[RECORDS TO USE]
[Start of section]

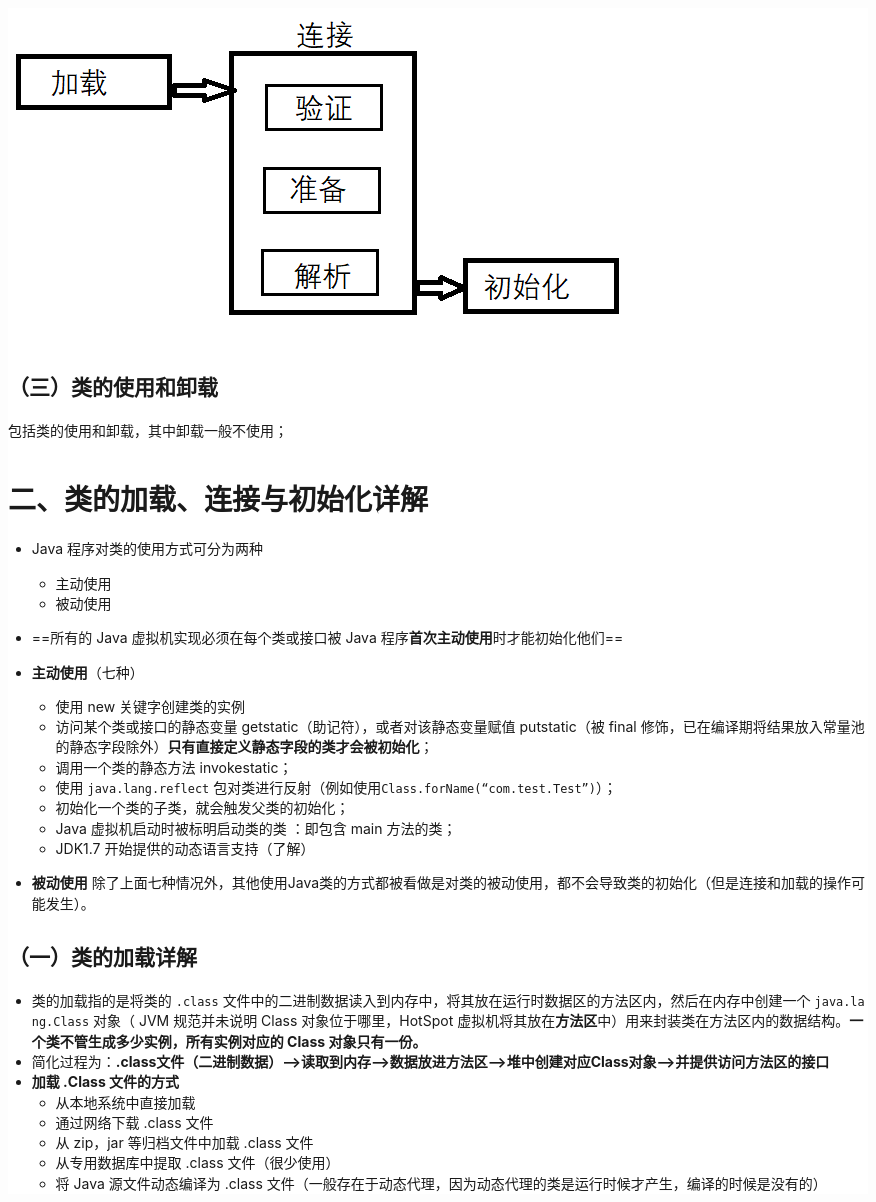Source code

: ![类的加载连接以及初始化](%E7%B1%BB%E5%8A%A0%E8%BD%BD%E5%99%A8%E6%B7%B1%E5%85%A5%E8%A7%A3%E6%9E%90%E4%B8%8E%E9%98%B6%E6%AE%B5%E5%88%86%E8%A7%A3.resource/%E7%B1%BB%E7%9A%84%E5%8A%A0%E8%BD%BD%E8%BF%9E%E6%8E%A5%E4%BB%A5%E5%8F%8A%E5%88%9D%E5%A7%8B%E5%8C%96.png)




## （三）类的使用和卸载
包括类的使用和卸载，其中卸载一般不使用；

# 二、类的加载、连接与初始化详解

*   Java 程序对类的使用方式可分为两种
    - 主动使用
    - 被动使用
*   ==所有的 Java 虚拟机实现必须在每个类或接口被 Java 程序**首次主动使用**时才能初始化他们==

*   **主动使用**（七种）
    - 使用 new 关键字创建类的实例
    - 访问某个类或接口的静态变量 getstatic（助记符），或者对该静态变量赋值 putstatic（被  final 修饰，已在编译期将结果放入常量池的静态字段除外）**只有直接定义静态字段的类才会被初始化**；
    - 调用一个类的静态方法 invokestatic；
    - 使用 `java.lang.reflect` 包对类进行反射（例如使用`Class.forName(“com.test.Test”)`）；
    - 初始化一个类的子类，就会触发父类的初始化；
    - Java 虚拟机启动时被标明启动类的类 ：即包含 main 方法的类；
    - JDK1.7 开始提供的动态语言支持（了解）

*   **被动使用**
    除了上面七种情况外，其他使用Java类的方式都被看做是对类的被动使用，都不会导致类的初始化（但是连接和加载的操作可能发生）。

## （一）类的加载详解

*   类的加载指的是将类的 `.class` 文件中的二进制数据读入到内存中，将其放在运行时数据区的方法区内，然后在内存中创建一个 `java.lang.Class` 对象（ JVM 规范并未说明 Class 对象位于哪里，HotSpot 虚拟机将其放在**方法区**中）用来封装类在方法区内的数据结构。**一个类不管生成多少实例，所有实例对应的 Class 对象只有一份。**
*   简化过程为：**.class文件（二进制数据）——>读取到内存——>数据放进方法区——>堆中创建对应Class对象——>并提供访问方法区的接口**
*   **加载 .Class 文件的方式**
    - 从本地系统中直接加载
    - 通过网络下载 .class 文件
    - 从 zip，jar 等归档文件中加载 .class 文件
    - 从专用数据库中提取 .class 文件（很少使用）
    - 将 Java 源文件动态编译为 .class 文件（一般存在于动态代理，因为动态代理的类是运行时候才产生，编译的时候是没有的）

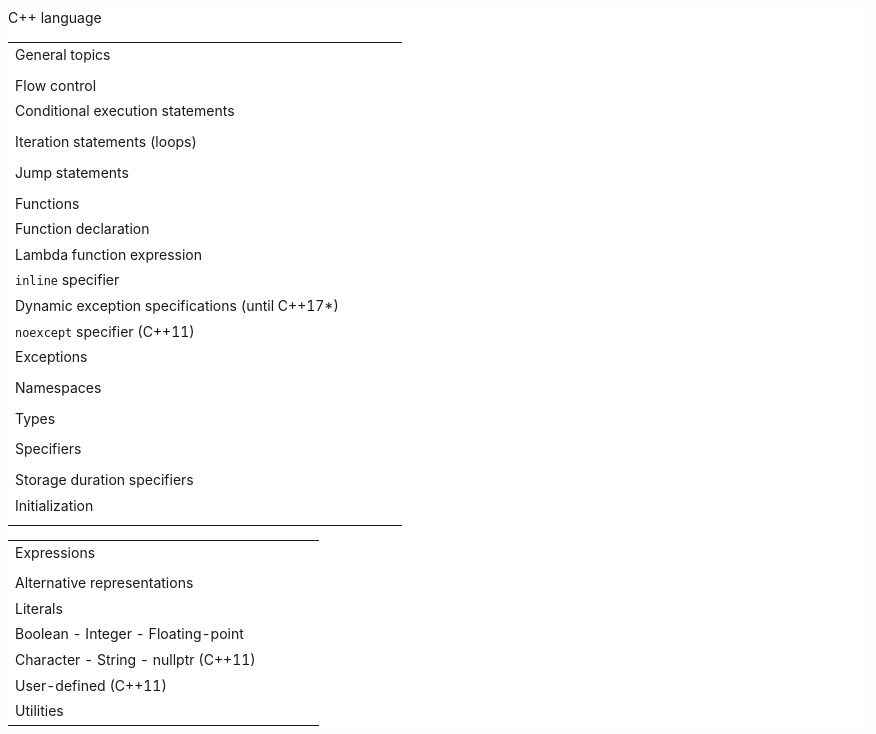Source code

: C++ language

|  |  |  |  |  |
| --- | --- | --- | --- | --- |
| General topics | | | | |
| |  |  |  |  |  | | --- | --- | --- | --- | --- | | Preprocessor | | | | | | Comments | | | | | | |  |  |  |  |  | | --- | --- | --- | --- | --- | | Keywords | | | | | | Escape sequences | | | | | |
| Flow control | | | | |
| Conditional execution statements | | | | |
| |  |  |  |  |  | | --- | --- | --- | --- | --- | | if | | | | | | |  |  |  |  |  | | --- | --- | --- | --- | --- | | switch | | | | | |
| Iteration statements (loops) | | | | |
| |  |  |  |  |  | | --- | --- | --- | --- | --- | | for | | | | | | range-`for` (C++11) | | | | | | |  |  |  |  |  | | --- | --- | --- | --- | --- | | while | | | | | | `do-while` | | | | | |
| Jump statements | | | | |
| |  |  |  |  |  | | --- | --- | --- | --- | --- | | continue - break | | | | | | |  |  |  |  |  | | --- | --- | --- | --- | --- | | goto - return | | | | | |
| Functions | | | | |
| Function declaration | | | | |
| Lambda function expression | | | | |
| `inline` specifier | | | | |
| Dynamic exception specifications (until C++17\*) | | | | |
| `noexcept` specifier (C++11) | | | | |
| Exceptions | | | | |
| |  |  |  |  |  | | --- | --- | --- | --- | --- | | `throw`-expression | | | | | | `try` block | | | | | | |  |  |  |  |  | | --- | --- | --- | --- | --- | |  | | | | | | `catch` handler | | | | | |
| Namespaces | | | | |
| |  |  |  |  |  | | --- | --- | --- | --- | --- | | Namespace declaration | | | | | | |  |  |  |  |  | | --- | --- | --- | --- | --- | | Namespace aliases | | | | | |
| Types | | | | |
| |  |  |  |  |  | | --- | --- | --- | --- | --- | | Fundamental types | | | | | | Enumeration types | | | | | | Function types | | | | | | |  |  |  |  |  | | --- | --- | --- | --- | --- | | Class/struct types | | | | | | Union types | | | | | |  | | | | | |
| Specifiers | | | | |
| |  |  |  |  |  | | --- | --- | --- | --- | --- | | `const`/`volatile` | | | | | | decltype (C++11) | | | | | | auto (C++11) | | | | | | |  |  |  |  |  | | --- | --- | --- | --- | --- | | ****constexpr**** (C++11) | | | | | | consteval (C++20) | | | | | | constinit (C++20) | | | | | |
| Storage duration specifiers | | | | |
| Initialization | | | | |
| |  |  |  |  |  | | --- | --- | --- | --- | --- | | Default-initialization | | | | | | Value-initialization | | | | | | Zero-initialization | | | | | | Copy-initialization | | | | | | Direct-initialization | | | | | | |  |  |  |  |  | | --- | --- | --- | --- | --- | | Aggregate initialization | | | | | | List-initialization (C++11) | | | | | | Constant initialization | | | | | | Reference initialization | | | | | |  | | | | | |

|  |  |  |  |  |
| --- | --- | --- | --- | --- |
| Expressions | | | | |
| |  |  |  |  |  | | --- | --- | --- | --- | --- | | Value categories | | | | | | Order of evaluation | | | | | | |  |  |  |  |  | | --- | --- | --- | --- | --- | | Operators | | | | | | Operator precedence | | | | | |
| Alternative representations | | | | |
| Literals | | | | |
| Boolean - Integer - Floating-point | | | | |
| Character - String - nullptr (C++11) | | | | |
| User-defined (C++11) | | | | |
| Utilities | | | | |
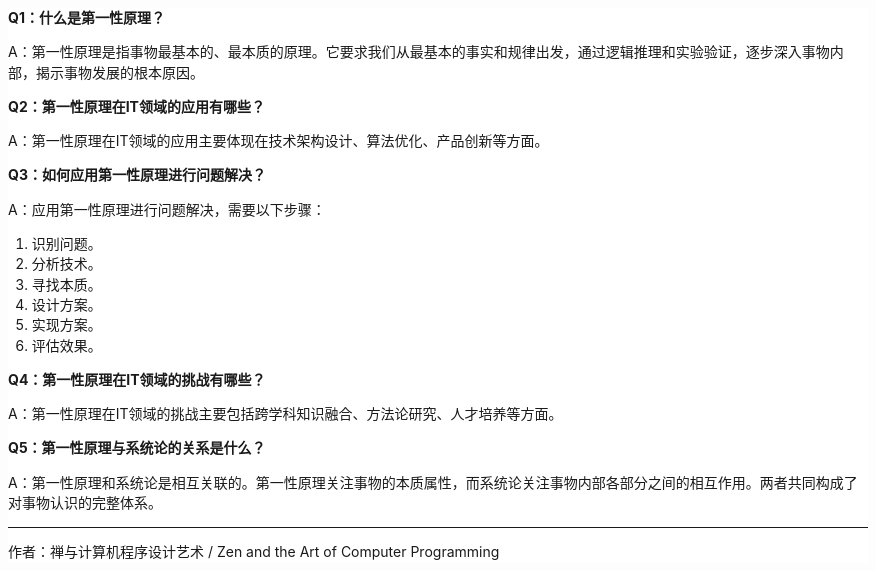 **Q1：什么是第一性原理？**

A：第一性原理是指事物最基本的、最本质的原理。它要求我们从最基本的事实和规律出发，通过逻辑推理和实验验证，逐步深入事物内部，揭示事物发展的根本原因。

**Q2：第一性原理在IT领域的应用有哪些？**

A：第一性原理在IT领域的应用主要体现在技术架构设计、算法优化、产品创新等方面。

**Q3：如何应用第一性原理进行问题解决？**

A：应用第一性原理进行问题解决，需要以下步骤：
1. 识别问题。
2. 分析技术。
3. 寻找本质。
4. 设计方案。
5. 实现方案。
6. 评估效果。

**Q4：第一性原理在IT领域的挑战有哪些？**

A：第一性原理在IT领域的挑战主要包括跨学科知识融合、方法论研究、人才培养等方面。

**Q5：第一性原理与系统论的关系是什么？**

A：第一性原理和系统论是相互关联的。第一性原理关注事物的本质属性，而系统论关注事物内部各部分之间的相互作用。两者共同构成了对事物认识的完整体系。

---

作者：禅与计算机程序设计艺术 / Zen and the Art of Computer Programming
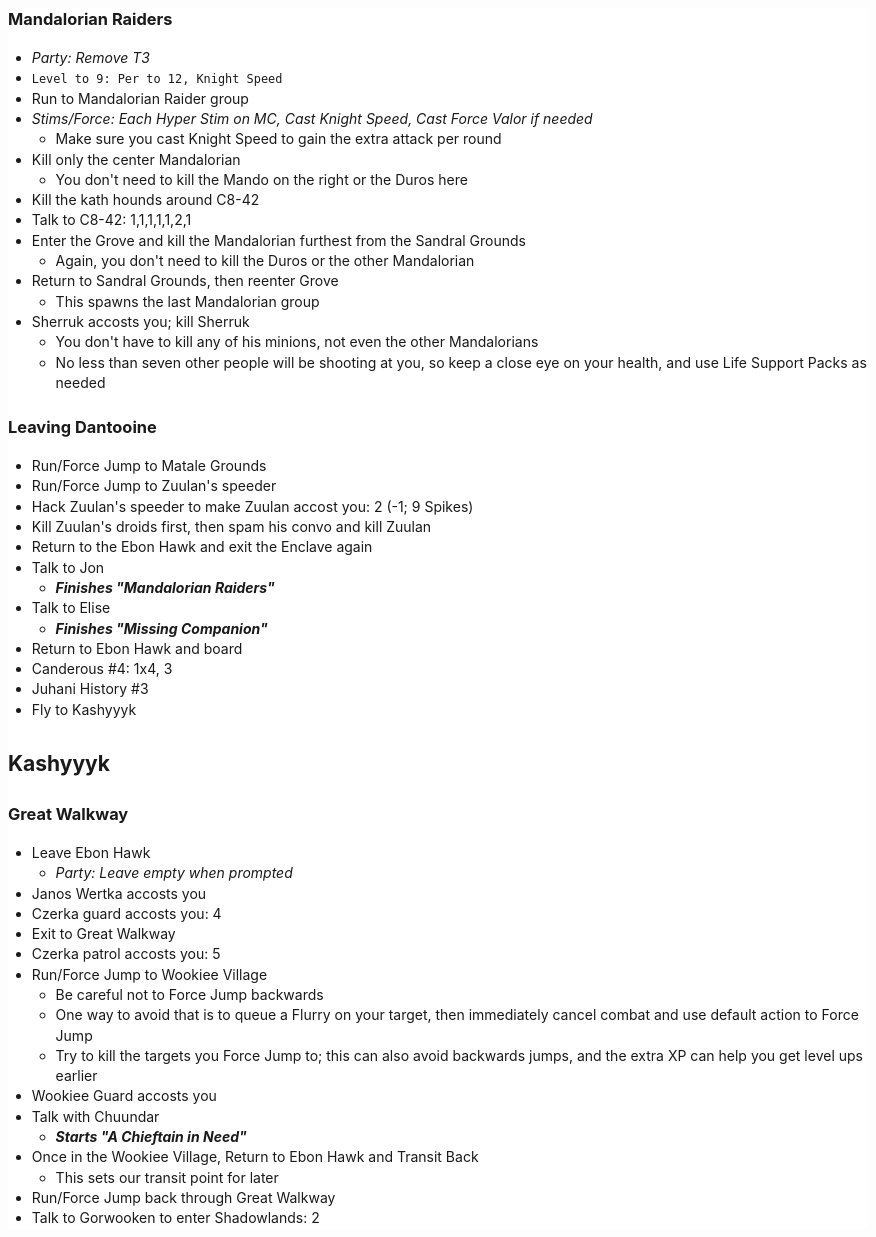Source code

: ### Mandalorian Raiders
- *Party: Remove T3*
- `Level to 9: Per to 12, Knight Speed`
- Run to Mandalorian Raider group
- *Stims/Force: Each Hyper Stim on MC, Cast Knight Speed, Cast Force Valor if needed*
  - Make sure you cast Knight Speed to gain the extra attack per round
- Kill only the center Mandalorian
  - You don't need to kill the Mando on the right or the Duros here
- Kill the kath hounds around C8-42
- Talk to C8-42: 1,1,1,1,1,2,1
- Enter the Grove and kill the Mandalorian furthest from the Sandral Grounds
  - Again, you don't need to kill the Duros or the other Mandalorian
- Return to Sandral Grounds, then reenter Grove
  - This spawns the last Mandalorian group
- Sherruk accosts you; kill Sherruk
  - You don't have to kill any of his minions, not even the other Mandalorians
  - No less than seven other people will be shooting at you, so keep a close eye on your health, and use Life Support Packs as needed

### Leaving Dantooine
- Run/Force Jump to Matale Grounds
- Run/Force Jump to Zuulan's speeder
- Hack Zuulan's speeder to make Zuulan accost you: 2 (-1; 9 Spikes)
- Kill Zuulan's droids first, then spam his convo and kill Zuulan
- Return to the Ebon Hawk and exit the Enclave again
- Talk to Jon
  - ***Finishes "Mandalorian Raiders"***
- Talk to Elise
  - ***Finishes "Missing Companion"***
- Return to Ebon Hawk and board
- Canderous #4: 1x4, 3
- Juhani History #3
- Fly to Kashyyyk

## Kashyyyk

### Great Walkway
- Leave Ebon Hawk
  - *Party: Leave empty when prompted*
- Janos Wertka accosts you
- Czerka guard accosts you: 4
- Exit to Great Walkway
- Czerka patrol accosts you: 5
- Run/Force Jump to Wookiee Village
  - Be careful not to Force Jump backwards
  - One way to avoid that is to queue a Flurry on your target, then immediately cancel combat and use default action to Force Jump
  - Try to kill the targets you Force Jump to; this can also avoid backwards jumps, and the extra XP can help you get level ups earlier
- Wookiee Guard accosts you
- Talk with Chuundar
  - ***Starts "A Chieftain in Need"***
- Once in the Wookiee Village, Return to Ebon Hawk and Transit Back
  - This sets our transit point for later
- Run/Force Jump back through Great Walkway
- Talk to Gorwooken to enter Shadowlands: 2
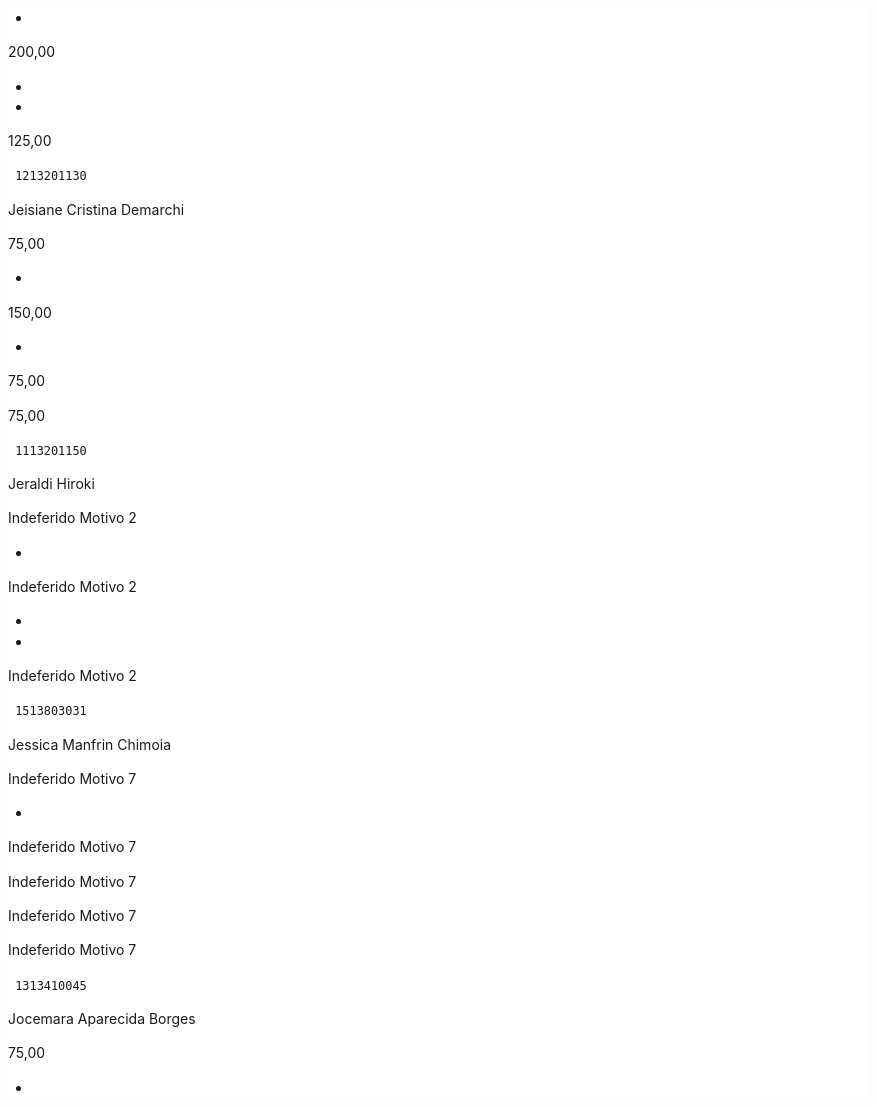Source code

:    -

   200,00

   -

   -

   125,00

     1213201130

   Jeisiane Cristina Demarchi

   75,00

   -

   150,00

   -

   75,00

   75,00

     1113201150

   Jeraldi Hiroki

   Indeferido Motivo 2

   -

   Indeferido Motivo 2

   -

   -

   Indeferido Motivo 2

     1513803031

   Jessica Manfrin Chimoia

   Indeferido Motivo 7

   -

   Indeferido Motivo 7

   Indeferido Motivo 7

   Indeferido Motivo 7

   Indeferido Motivo 7

     1313410045

   Jocemara Aparecida Borges

   75,00

   -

[End of section]

[ASSIGNMENT]
Can you write out the data from its beginning through the line containing "# 二、类的加载、连接与初始化详解", replacing every "卸载" with "回收" and changing nothing else, and leave the pictures out?

[ANSWER TO THE PROBLEM]
Source code

: ![类的加载连接以及初始化](%E7%B1%BB%E5%8A%A0%E8%BD%BD%E5%99%A8%E6%B7%B1%E5%85%A5%E8%A7%A3%E6%9E%90%E4%B8%8E%E9%98%B6%E6%AE%B5%E5%88%86%E8%A7%A3.resource/%E7%B1%BB%E7%9A%84%E5%8A%A0%E8%BD%BD%E8%BF%9E%E6%8E%A5%E4%BB%A5%E5%8F%8A%E5%88%9D%E5%A7%8B%E5%8C%96.png)




## （三）类的使用和回收
包括类的使用和回收，其中回收一般不使用；

# 二、类的加载、连接与初始化详解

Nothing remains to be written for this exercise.